For nearly seven decades they ran a household where
hospitality and chesed were the dominant features,
even in the times when their own income was meager.
Being a staunch chossid of Rabbi Yisroel of Tchortkov
zt"l, all his life was focused on following his
Rebbe's legacy. In chinuch habonim especially, he set
an example for his own children and involved himself in being
building mosdos Torah for the community. As one of the
founders of the Machazikei Hadas Kehilla, he was instrumental
in bringing over Rav Feldman, reorganizing the shechita,
and building the mikveh and the shul. He
was also one of the founders of Jewish Day School which was
the first orthodox school in Manchester and the first school
to get official recognition and later state aid. Later he
also helped to found the Jewish High School.
He was one of the main Aguda activists who, in the dark war
years, toiled day and night trying to bring over refugees
from war-torn Europe. With many refugees arriving, Rav
Yosef's house at 69 Wellington St. became both a bayis
posuach lirvocho and a beis vaad lechachomim. When
the Aguda building was destroyed by a Nazi air raid, he
bought a new Aguda house at 35a Northumberland Street.
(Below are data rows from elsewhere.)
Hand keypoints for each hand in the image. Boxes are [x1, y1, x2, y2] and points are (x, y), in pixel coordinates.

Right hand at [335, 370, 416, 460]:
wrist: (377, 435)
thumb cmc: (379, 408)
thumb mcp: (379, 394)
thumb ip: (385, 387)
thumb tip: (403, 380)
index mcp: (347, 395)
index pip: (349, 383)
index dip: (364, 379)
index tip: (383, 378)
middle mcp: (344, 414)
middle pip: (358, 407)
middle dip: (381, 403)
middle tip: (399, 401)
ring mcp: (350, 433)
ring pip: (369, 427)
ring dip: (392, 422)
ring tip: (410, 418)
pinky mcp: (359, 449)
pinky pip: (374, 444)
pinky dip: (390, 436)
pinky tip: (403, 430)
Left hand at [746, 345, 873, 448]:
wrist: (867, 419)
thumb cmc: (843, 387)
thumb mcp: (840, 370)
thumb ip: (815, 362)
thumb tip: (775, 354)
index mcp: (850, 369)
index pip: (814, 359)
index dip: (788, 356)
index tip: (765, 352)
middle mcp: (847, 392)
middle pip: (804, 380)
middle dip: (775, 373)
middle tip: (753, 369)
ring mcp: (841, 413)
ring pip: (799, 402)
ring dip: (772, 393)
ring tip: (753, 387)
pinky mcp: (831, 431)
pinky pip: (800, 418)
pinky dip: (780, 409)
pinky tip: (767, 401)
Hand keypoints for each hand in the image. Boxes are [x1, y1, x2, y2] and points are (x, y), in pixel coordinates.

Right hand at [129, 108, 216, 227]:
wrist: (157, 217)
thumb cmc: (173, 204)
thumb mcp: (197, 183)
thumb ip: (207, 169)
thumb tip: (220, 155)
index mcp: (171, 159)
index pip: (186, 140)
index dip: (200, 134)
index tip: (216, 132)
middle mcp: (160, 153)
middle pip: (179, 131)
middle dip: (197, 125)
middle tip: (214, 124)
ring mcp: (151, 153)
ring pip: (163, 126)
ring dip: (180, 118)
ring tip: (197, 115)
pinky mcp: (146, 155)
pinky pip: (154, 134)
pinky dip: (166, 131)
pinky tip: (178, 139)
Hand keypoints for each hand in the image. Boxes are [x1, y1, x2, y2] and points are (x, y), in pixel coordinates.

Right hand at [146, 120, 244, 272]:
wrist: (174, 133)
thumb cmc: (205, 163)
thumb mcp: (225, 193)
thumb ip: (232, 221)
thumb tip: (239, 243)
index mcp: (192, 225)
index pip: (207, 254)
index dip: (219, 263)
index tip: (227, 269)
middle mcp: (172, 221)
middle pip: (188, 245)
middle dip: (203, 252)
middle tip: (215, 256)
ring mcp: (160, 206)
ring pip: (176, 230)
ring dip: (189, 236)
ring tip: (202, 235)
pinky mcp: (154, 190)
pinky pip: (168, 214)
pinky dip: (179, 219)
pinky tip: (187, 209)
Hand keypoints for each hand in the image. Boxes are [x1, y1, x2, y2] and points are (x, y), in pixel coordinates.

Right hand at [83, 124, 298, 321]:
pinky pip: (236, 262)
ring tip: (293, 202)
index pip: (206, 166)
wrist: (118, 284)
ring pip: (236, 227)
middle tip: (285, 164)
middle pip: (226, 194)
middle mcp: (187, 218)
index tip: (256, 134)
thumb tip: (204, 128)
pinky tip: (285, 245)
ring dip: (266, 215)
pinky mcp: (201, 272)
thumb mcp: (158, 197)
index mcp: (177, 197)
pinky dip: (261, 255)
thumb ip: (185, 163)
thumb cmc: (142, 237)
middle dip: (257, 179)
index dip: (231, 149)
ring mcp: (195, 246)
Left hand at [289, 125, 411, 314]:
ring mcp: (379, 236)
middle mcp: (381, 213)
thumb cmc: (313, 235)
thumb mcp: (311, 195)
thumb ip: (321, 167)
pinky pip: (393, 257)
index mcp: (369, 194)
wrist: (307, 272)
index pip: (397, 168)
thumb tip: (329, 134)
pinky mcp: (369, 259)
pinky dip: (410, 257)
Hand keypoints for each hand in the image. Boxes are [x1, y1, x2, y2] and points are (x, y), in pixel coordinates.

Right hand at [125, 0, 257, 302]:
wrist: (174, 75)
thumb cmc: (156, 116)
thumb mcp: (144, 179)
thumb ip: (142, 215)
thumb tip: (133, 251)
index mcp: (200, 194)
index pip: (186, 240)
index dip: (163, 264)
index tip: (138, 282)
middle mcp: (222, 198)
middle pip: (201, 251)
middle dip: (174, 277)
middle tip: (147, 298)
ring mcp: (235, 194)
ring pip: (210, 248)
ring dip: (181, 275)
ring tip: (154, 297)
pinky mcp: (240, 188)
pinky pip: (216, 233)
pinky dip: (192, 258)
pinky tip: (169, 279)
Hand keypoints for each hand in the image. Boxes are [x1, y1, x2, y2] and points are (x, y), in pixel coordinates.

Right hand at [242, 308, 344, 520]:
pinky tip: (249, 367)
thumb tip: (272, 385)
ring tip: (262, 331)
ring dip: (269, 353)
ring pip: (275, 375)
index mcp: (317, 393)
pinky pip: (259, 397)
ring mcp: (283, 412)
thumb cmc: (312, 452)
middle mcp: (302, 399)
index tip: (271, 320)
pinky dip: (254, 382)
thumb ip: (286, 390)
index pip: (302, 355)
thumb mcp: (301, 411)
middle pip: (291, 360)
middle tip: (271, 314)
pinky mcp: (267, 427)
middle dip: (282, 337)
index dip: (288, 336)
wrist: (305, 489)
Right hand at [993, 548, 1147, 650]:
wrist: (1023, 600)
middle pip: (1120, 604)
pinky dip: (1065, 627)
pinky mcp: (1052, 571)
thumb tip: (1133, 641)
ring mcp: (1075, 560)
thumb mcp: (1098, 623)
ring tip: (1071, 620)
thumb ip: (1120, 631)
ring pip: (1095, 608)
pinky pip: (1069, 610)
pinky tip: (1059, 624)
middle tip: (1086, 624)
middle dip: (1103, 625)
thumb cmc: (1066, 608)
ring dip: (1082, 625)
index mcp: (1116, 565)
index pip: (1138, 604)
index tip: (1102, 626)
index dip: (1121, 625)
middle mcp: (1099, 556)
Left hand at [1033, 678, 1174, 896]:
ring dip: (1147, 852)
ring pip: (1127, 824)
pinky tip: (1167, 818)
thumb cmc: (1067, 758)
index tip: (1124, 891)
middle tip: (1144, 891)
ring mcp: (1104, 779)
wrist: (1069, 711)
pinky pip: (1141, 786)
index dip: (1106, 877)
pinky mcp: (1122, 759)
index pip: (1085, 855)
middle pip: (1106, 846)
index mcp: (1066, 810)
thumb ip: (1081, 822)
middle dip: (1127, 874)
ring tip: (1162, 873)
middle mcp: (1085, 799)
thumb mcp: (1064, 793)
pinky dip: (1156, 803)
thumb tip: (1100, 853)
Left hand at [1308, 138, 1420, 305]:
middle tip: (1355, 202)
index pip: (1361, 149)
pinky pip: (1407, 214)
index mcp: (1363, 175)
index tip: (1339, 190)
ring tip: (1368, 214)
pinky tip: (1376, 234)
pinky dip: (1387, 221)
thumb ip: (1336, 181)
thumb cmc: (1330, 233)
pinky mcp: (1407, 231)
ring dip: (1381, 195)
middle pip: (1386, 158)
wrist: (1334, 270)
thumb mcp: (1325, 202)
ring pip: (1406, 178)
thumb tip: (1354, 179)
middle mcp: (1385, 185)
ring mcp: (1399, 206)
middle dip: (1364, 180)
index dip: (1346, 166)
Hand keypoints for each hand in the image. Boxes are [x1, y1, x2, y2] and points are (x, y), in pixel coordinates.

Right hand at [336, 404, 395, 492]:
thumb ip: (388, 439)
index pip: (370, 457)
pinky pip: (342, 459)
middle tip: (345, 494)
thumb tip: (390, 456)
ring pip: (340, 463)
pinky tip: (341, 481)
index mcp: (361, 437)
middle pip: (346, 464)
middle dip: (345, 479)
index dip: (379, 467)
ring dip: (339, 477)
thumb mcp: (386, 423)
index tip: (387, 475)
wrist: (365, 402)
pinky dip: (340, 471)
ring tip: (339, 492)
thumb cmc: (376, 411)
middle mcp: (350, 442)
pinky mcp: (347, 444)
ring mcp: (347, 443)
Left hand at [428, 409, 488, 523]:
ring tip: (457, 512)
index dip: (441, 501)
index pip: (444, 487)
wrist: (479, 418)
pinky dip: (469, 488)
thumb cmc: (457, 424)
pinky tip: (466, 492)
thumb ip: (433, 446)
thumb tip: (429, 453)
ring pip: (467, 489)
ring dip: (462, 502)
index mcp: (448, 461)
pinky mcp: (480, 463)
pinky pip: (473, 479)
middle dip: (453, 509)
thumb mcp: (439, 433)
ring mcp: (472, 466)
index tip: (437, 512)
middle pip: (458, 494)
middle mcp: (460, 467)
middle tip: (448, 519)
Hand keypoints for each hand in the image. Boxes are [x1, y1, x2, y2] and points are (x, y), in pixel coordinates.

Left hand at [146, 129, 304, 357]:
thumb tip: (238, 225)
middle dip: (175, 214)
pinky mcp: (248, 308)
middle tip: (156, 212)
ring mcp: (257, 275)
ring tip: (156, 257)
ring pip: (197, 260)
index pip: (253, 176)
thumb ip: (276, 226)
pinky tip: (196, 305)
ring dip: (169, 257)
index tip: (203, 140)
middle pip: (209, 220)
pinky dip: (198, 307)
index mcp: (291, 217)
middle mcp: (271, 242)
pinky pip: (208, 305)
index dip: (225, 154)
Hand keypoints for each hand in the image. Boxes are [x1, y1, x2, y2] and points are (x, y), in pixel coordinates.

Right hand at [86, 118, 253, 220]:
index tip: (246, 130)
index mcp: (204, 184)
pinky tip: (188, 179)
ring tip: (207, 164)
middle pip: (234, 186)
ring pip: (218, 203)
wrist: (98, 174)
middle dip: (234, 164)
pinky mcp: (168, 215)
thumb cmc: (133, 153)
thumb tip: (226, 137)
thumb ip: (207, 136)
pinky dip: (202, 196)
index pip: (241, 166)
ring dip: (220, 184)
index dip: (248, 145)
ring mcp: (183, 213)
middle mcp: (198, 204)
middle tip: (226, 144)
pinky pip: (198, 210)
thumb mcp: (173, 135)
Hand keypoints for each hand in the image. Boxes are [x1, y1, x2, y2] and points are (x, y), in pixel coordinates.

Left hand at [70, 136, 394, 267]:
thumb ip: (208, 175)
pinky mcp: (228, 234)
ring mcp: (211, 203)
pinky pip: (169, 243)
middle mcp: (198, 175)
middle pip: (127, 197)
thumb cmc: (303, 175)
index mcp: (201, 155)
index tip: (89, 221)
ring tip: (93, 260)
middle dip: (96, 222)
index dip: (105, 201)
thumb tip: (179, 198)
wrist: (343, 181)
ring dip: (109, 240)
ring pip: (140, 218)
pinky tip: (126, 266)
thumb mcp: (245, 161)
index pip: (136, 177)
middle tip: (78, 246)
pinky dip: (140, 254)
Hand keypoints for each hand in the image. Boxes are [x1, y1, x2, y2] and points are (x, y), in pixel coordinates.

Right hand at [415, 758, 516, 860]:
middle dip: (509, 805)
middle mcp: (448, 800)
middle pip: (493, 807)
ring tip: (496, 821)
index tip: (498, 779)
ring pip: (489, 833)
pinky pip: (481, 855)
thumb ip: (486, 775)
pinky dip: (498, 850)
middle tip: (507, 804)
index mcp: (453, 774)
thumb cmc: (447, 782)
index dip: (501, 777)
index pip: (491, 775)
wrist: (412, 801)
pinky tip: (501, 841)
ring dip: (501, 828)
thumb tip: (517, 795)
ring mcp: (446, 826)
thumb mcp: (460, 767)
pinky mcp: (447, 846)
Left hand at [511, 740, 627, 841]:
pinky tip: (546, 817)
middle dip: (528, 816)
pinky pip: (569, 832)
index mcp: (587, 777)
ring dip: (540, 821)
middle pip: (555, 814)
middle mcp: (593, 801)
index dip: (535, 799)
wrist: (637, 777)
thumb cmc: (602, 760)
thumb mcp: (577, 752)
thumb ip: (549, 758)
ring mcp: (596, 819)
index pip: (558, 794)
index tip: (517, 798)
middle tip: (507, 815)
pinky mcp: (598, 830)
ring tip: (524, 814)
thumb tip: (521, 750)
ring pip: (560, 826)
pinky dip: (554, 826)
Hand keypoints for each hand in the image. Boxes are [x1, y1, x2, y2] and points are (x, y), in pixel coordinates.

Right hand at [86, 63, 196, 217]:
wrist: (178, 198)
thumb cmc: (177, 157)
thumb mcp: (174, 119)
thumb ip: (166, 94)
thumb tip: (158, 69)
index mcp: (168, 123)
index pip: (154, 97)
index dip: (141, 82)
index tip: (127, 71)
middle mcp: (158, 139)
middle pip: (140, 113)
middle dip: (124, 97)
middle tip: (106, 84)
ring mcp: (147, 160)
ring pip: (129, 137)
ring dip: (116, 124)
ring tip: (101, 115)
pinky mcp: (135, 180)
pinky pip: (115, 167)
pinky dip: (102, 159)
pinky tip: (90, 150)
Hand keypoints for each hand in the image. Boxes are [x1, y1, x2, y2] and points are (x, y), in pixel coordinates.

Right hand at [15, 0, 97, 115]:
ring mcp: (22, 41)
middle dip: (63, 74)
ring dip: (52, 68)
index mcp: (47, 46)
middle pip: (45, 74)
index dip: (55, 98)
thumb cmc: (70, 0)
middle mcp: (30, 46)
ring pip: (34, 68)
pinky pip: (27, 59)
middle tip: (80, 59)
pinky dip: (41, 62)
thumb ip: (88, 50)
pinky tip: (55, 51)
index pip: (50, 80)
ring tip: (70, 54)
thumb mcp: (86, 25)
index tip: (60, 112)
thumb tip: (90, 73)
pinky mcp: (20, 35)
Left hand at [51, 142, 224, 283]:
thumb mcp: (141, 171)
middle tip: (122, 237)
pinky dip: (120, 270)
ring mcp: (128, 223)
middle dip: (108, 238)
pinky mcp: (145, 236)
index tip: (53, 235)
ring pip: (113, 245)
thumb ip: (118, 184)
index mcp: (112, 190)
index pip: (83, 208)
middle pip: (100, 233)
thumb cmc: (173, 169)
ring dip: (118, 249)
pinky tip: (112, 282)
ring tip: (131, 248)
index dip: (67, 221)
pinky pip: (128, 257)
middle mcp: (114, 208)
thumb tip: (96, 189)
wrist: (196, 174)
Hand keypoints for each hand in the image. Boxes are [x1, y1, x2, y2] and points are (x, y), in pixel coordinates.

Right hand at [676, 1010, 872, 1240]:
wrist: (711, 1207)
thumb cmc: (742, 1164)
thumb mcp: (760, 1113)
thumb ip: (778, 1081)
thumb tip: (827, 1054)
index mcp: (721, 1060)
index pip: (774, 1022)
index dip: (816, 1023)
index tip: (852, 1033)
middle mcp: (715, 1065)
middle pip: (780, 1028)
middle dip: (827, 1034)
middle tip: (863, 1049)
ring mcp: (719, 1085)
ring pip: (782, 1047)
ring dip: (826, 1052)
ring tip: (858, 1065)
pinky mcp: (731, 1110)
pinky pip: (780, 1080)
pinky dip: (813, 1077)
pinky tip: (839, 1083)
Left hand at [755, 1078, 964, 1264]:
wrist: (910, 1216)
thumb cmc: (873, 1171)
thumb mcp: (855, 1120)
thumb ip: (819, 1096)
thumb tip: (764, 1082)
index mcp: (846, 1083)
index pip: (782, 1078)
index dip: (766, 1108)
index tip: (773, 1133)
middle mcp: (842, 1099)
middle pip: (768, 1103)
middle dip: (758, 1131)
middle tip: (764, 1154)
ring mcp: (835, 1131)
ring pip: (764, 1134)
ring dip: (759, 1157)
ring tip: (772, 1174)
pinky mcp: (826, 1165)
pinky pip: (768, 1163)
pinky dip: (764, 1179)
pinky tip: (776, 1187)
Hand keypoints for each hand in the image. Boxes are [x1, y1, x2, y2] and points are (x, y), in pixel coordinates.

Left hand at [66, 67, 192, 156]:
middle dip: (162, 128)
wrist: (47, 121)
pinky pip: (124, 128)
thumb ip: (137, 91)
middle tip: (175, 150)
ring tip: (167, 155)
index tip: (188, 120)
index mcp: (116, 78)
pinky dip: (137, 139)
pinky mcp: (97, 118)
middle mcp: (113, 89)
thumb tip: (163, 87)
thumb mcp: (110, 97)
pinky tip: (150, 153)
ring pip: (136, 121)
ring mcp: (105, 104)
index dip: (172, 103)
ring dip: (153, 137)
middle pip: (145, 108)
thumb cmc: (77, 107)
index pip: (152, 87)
Despite all his askonus he found time to learn, and
always had a fiery spark when retelling a vort or an
interesting source for an old minhag.
Rav Yosef's own legacy was his being medakdek bemitzvos
and a true example of al titosh toras imecho. His
hachonos and dveikus for tekias shofar
for the six decades he was a baal tokea in
Machazikei Hadas, were legendary.
Hoshanna Raboh, the yahrtzeit of the Alter Tchortkover
Rebbe, was the day his children, einiklech and many
others would look forward to. Rav Yosef would sit in the
Succah keep all present spellbound by recounting stories of
the Tchortkover and Ruzhiner Rebbes.
He was for many years a neighbor of the late Manchester Rosh
Hayeshiva zt"l with whom he was very close and with
whom he would exchange brochos every erev Yom
Kippur.
His place of business was a mokom Torah and
tefilla, where he always sat surrounded by his
numerous seforim.
As he got older and his health started to decline, everyone
was in awe about his tenacity not to miss tefilla
betzibbur. Even in his last few weeks, he forced himself
to eat a kezayis challah for seudas Shabbos,
and on motzei Shabbos for melave malka. On
a recent occasion when asked why he was zoche to
arichas yomim he answered that he never missed washing
for seuda shelishis and melave malka all his
life, since his bar mitzvah.
Hundreds of people came to pay respect to the niftar
at the levaya on Sunday afternoon and, according
to his expressed wishes, no hespedim were said.
May he be a melitz yosher for his devoted wife who
stood beside him all those years, his children,
grandchildren, great and great-great-grandchildren, who are
all following the path along which he led them.